# EXERCISE OBJECTIVE
The answer must be every line of the data that holds the word "Research".

BEGIN RECORD EXCERPTS

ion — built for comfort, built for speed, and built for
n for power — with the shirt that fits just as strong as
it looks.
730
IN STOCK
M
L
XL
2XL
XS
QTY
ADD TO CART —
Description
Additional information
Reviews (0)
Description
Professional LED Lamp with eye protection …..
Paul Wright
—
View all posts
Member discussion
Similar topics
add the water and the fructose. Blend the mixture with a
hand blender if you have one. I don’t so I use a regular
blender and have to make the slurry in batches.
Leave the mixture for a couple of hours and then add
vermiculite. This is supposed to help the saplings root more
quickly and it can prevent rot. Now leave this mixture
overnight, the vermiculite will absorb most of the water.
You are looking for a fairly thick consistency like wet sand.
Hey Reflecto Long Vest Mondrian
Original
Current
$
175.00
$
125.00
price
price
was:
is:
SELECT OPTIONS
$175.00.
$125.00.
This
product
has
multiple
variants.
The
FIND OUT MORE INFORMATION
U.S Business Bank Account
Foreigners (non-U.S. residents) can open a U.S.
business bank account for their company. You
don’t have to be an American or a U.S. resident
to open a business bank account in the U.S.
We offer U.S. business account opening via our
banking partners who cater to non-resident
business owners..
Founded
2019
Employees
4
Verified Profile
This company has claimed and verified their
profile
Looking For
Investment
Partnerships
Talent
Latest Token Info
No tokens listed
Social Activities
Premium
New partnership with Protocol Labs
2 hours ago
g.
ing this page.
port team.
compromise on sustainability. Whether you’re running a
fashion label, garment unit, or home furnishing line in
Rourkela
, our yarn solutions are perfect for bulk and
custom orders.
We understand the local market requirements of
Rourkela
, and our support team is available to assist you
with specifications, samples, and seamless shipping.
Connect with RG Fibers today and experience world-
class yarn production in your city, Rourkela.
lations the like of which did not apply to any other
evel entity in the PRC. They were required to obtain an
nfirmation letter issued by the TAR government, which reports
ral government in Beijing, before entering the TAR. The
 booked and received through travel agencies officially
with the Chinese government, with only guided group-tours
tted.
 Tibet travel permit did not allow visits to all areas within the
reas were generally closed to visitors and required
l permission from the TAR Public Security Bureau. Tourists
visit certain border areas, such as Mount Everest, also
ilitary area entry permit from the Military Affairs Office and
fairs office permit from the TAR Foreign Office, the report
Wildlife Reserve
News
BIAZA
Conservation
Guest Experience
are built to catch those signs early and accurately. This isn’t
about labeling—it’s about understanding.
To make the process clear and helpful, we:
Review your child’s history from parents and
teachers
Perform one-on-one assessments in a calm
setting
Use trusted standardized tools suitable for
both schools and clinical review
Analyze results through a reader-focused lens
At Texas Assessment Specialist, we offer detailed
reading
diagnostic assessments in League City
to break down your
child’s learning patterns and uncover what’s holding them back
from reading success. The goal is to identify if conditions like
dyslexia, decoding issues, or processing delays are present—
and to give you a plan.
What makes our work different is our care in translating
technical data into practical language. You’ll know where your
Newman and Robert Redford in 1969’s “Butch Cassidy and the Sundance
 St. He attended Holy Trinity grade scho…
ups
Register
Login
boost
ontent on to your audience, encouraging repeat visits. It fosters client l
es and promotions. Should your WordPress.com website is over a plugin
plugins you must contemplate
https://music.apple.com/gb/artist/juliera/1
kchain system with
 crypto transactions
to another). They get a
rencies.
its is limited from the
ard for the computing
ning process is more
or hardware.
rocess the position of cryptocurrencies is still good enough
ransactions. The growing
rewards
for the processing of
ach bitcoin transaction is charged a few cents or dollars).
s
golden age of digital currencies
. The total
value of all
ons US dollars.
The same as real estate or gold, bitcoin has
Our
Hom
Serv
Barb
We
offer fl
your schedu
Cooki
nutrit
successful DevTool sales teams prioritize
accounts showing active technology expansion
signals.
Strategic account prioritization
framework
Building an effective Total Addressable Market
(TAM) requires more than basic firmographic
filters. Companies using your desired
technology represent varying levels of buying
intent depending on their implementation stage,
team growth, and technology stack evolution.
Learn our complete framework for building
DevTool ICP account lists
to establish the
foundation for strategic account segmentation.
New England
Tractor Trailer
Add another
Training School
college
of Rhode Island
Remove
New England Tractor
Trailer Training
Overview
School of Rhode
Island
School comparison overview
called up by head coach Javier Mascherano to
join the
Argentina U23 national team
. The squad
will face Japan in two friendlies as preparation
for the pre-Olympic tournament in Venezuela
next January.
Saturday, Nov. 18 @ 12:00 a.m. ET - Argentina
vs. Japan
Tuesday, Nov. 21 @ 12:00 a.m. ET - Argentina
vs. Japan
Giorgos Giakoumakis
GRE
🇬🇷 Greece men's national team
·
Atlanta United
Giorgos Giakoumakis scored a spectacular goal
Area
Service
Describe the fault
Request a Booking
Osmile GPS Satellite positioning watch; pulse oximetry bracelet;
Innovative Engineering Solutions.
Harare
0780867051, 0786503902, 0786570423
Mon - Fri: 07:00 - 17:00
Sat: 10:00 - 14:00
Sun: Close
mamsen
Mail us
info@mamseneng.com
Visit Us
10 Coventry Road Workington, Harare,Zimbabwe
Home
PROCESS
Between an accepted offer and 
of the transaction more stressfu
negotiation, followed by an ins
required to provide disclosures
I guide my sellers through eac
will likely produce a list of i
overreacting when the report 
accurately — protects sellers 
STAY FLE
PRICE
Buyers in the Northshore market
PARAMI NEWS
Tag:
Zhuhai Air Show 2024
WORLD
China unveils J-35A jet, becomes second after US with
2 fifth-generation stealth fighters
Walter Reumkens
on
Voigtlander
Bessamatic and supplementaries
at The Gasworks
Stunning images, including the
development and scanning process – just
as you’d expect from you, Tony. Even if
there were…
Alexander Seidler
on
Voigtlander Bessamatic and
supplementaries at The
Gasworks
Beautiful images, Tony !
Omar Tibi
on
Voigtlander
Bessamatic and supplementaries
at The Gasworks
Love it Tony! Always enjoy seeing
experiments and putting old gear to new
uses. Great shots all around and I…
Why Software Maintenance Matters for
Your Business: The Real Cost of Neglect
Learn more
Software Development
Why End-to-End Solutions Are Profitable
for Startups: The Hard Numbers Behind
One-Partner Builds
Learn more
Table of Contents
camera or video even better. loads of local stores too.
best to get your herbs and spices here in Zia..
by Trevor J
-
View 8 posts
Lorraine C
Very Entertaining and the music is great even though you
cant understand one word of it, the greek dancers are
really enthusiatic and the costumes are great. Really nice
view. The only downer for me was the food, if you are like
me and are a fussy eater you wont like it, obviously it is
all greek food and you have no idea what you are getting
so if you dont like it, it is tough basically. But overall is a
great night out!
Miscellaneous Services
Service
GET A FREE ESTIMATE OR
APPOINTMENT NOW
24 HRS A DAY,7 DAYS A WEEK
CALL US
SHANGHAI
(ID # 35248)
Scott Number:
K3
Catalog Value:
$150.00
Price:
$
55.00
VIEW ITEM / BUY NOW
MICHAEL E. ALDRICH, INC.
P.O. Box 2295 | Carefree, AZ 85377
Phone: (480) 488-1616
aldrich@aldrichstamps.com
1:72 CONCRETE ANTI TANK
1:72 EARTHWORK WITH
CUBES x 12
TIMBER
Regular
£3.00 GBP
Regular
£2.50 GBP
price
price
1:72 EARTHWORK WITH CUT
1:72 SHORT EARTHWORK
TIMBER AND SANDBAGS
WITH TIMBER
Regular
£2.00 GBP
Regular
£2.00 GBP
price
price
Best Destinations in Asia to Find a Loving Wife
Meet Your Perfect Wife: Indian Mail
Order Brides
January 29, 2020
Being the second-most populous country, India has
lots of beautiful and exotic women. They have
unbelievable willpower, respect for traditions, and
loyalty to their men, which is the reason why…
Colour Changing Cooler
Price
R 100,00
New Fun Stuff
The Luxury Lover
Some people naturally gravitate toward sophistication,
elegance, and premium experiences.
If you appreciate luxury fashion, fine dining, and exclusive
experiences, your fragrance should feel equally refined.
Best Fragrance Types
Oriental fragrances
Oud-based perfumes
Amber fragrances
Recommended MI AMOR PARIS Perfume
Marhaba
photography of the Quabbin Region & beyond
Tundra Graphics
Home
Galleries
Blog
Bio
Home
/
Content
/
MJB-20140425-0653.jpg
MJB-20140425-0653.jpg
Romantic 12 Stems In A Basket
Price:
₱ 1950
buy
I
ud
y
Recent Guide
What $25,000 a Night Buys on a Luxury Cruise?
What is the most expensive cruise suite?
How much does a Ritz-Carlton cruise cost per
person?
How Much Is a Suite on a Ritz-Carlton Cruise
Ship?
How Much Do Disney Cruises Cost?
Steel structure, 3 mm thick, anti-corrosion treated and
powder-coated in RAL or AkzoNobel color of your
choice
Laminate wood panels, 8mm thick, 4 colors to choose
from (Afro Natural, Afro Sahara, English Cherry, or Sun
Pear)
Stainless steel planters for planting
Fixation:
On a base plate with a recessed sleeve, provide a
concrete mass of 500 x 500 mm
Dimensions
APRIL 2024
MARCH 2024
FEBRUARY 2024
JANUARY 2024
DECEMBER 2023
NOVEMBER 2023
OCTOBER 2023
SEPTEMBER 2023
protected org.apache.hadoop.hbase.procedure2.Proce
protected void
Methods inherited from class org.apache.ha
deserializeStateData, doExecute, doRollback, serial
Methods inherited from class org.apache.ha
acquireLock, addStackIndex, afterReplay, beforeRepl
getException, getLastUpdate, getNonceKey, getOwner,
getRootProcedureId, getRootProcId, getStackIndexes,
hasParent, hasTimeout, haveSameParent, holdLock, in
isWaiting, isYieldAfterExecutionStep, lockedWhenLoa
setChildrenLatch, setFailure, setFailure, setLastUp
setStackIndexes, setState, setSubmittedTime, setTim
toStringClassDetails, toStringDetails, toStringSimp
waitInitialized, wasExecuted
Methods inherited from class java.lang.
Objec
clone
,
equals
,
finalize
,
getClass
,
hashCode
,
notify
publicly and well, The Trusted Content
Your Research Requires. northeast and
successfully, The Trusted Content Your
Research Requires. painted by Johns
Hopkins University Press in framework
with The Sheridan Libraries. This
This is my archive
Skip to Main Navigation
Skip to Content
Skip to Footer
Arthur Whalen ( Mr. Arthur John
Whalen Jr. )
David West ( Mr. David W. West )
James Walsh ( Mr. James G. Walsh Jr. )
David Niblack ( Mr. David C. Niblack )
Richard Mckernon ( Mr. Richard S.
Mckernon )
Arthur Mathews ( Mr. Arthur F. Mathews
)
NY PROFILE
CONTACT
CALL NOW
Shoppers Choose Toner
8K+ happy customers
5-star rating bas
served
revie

END RECORD EXCERPTS

# EXERCISE RESPONSE
Your Research Requires. northeast and
Research Requires. painted by Johns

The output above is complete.